It is Not Good that the Man should Be Alone
Imagine for a moment that you are at the Easter Vigil. You hold your candle in eager expectation; its wick, still barren, waits as an empty throne to receive its rightful king. In this darkness, you wait. Then with joy, you see the most hopeful light flickering atop the Paschal candle. “The light of Christ,” the priest proclaims, to which you can only respond, “Thanks be to God!” Slowly the darkness recedes as this one light is shared among all who are present. This light brings warmth, restores hope, and brings peace to the most restless of hearts. Looking around, you can now see the newly illuminated faces of your family members, friends, neighbors and even those of strangers – all gathered as one in Christ.
The monumental Event of the Resurrection, celebrated during the Easter Vigil, is one that has given me great hope in the face of this pandemic. The light being spread from person to person and throughout the Church describes my experience of community, especially in this time. Some days I have found my heart in darkness, thinking that it would almost be easier to continue to live out Good Friday. But something extraordinary has happened for all of us: Christ has risen! When fears, burdens and circumstances extinguish my hope and joy, my sisters remind me of the true, inextinguishable Light of the World. In desolation, sometimes I’m the one to blow out my own candle. My sisters, however, remind me of Christ’s Resurrection joy and do not hesitate to re-light my extinguished Easter flame again and again.
One day in particular a few weeks ago, my heart felt heavy. As I gathered some breakfast with a scattered brain, I remember saying in the kitchen, “I’m sorry, I’m just really struggling today.” Immediately, one of my postulant sisters turned to me with a most reassuring smile and said. “Can we struggle together?” In an instant, all the heaviness I was feeling vanished. I was not alone and AM not alone. This beautiful verse from Genesis, chapter two, comes to mind: “It is not good that the man should be alone; I will make him a helper fit for him.” In context, this is when God created Eve for Adam, but it is absolutely applicable to each and every one of us.
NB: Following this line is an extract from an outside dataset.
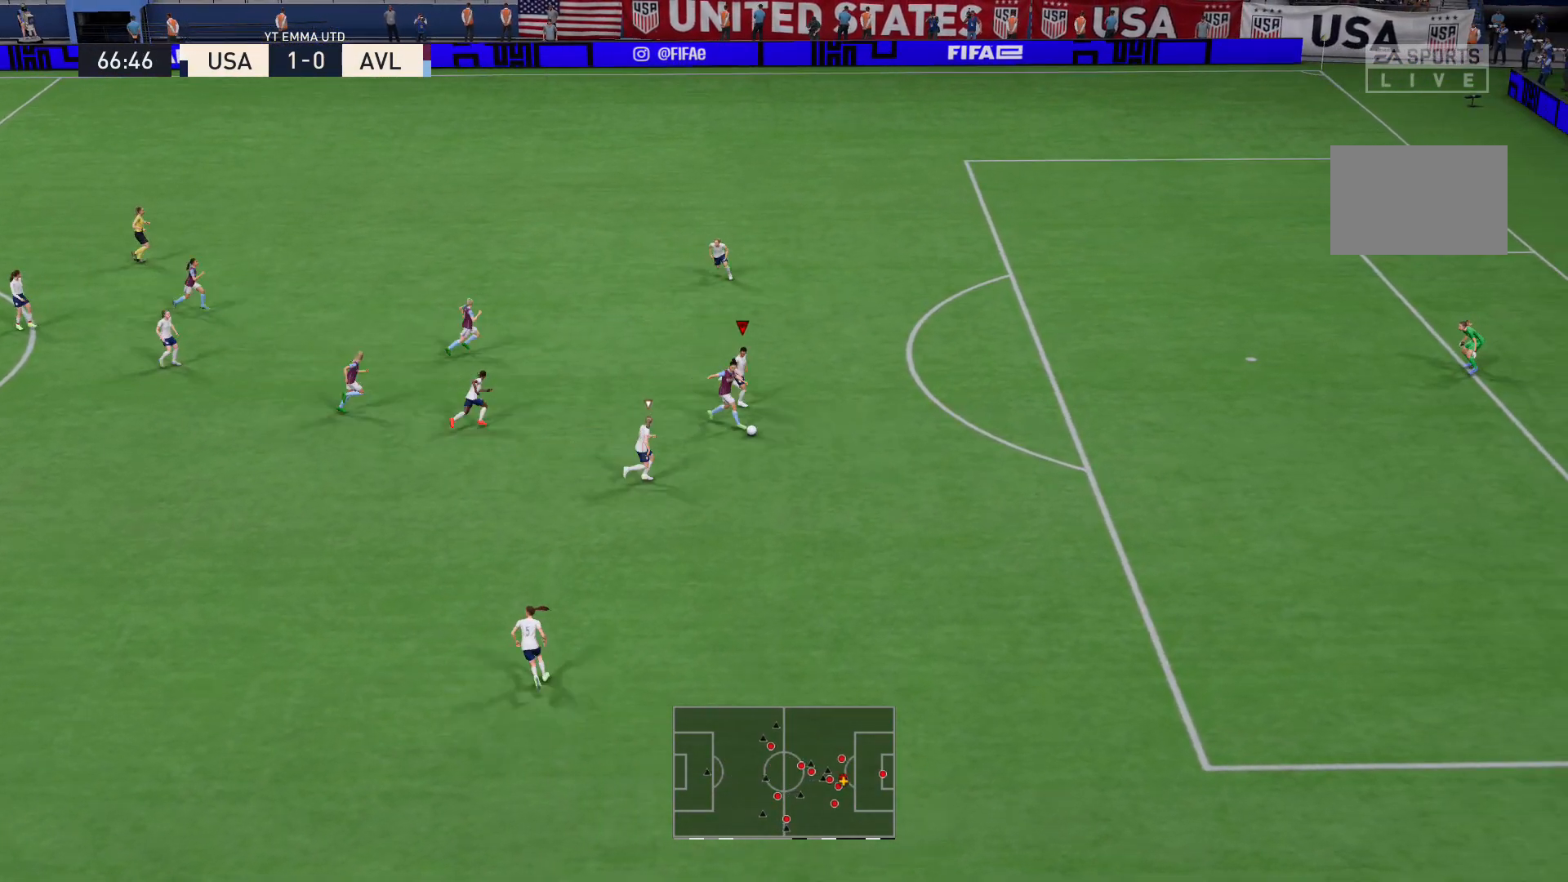
{"buttons": ["R2"], "left_stick": "down", "right_stick": "center", "events": [[501, "left_stick", "down"]]}
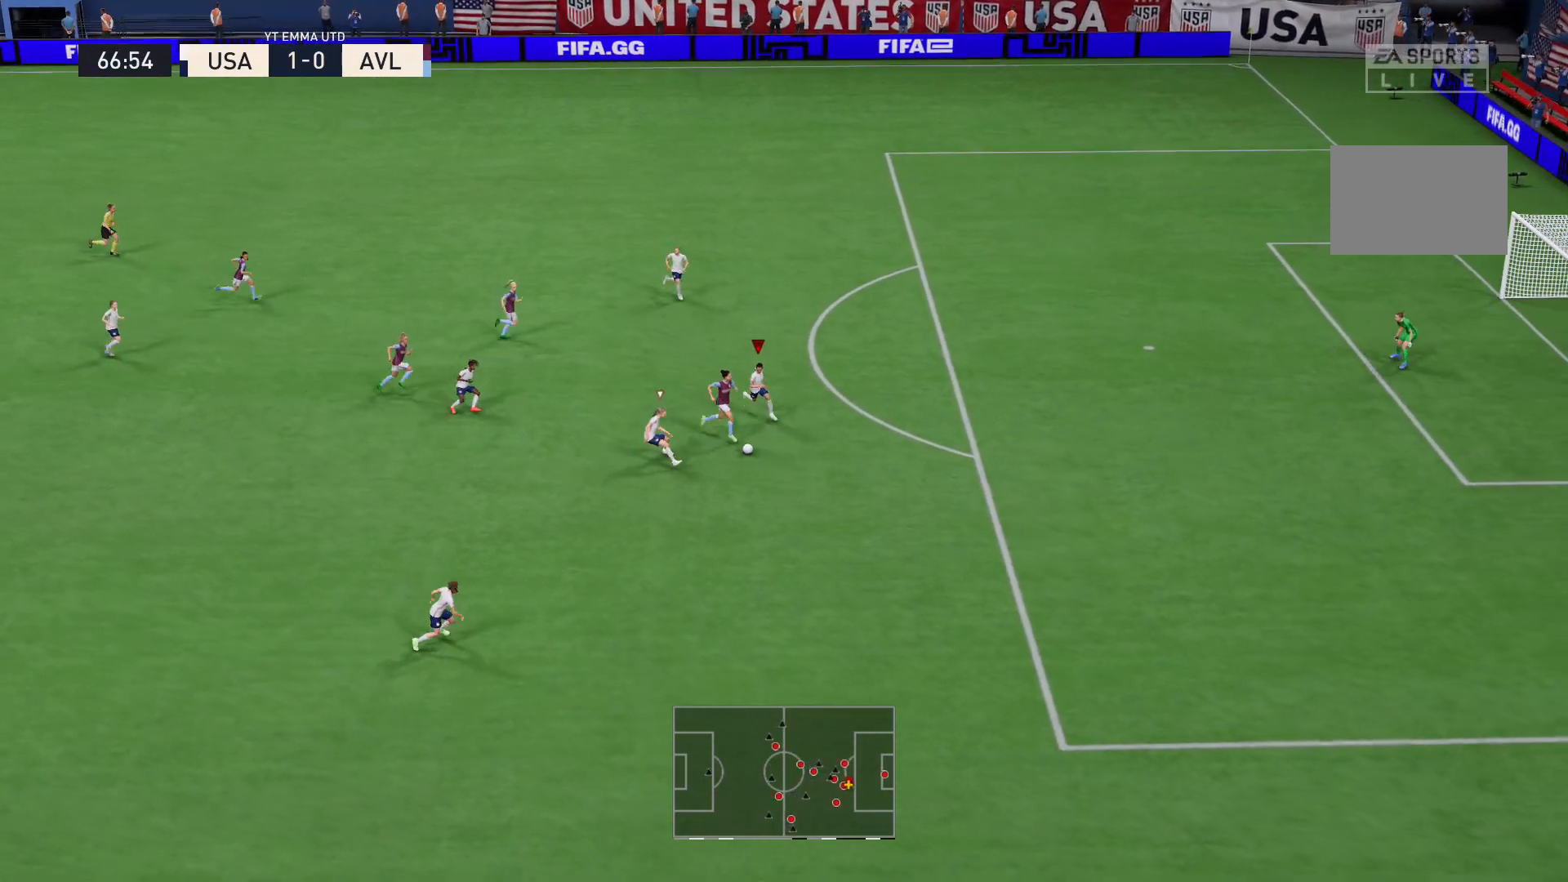
{"buttons": ["R2"], "left_stick": "down", "right_stick": "center", "events": [[200, "X", "down"], [433, "X", "up"]]}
Especially in this crisis, I need my community to keep me rooted in reality and truth, essentially the truth of the Resurrection.
Love is steadfast in all circumstances of life, and in this season, love gets creative. I’ve witnessed my sisters spend themselves in love through finding ways to serve the poor, carrying trays of food to isolated sisters, cooking meals for our sisters in the convent next door, making tough community decisions with care, incorporating sick sisters in our recreation by the ingenious use of the intercom system, and spending extra time in prayer to intercede for the world. As Christ emptied Himself on the Cross, I’m experiencing a new and profound self-emptying love in our community. Because all things have been redeemed through the Resurrection, this self-emptying love does not leave me empty, but becomes, instead, a source of tangible joy, peace, and uncontainable grace. My prayer is that you may find this grace in loving those around you, even in creative ways.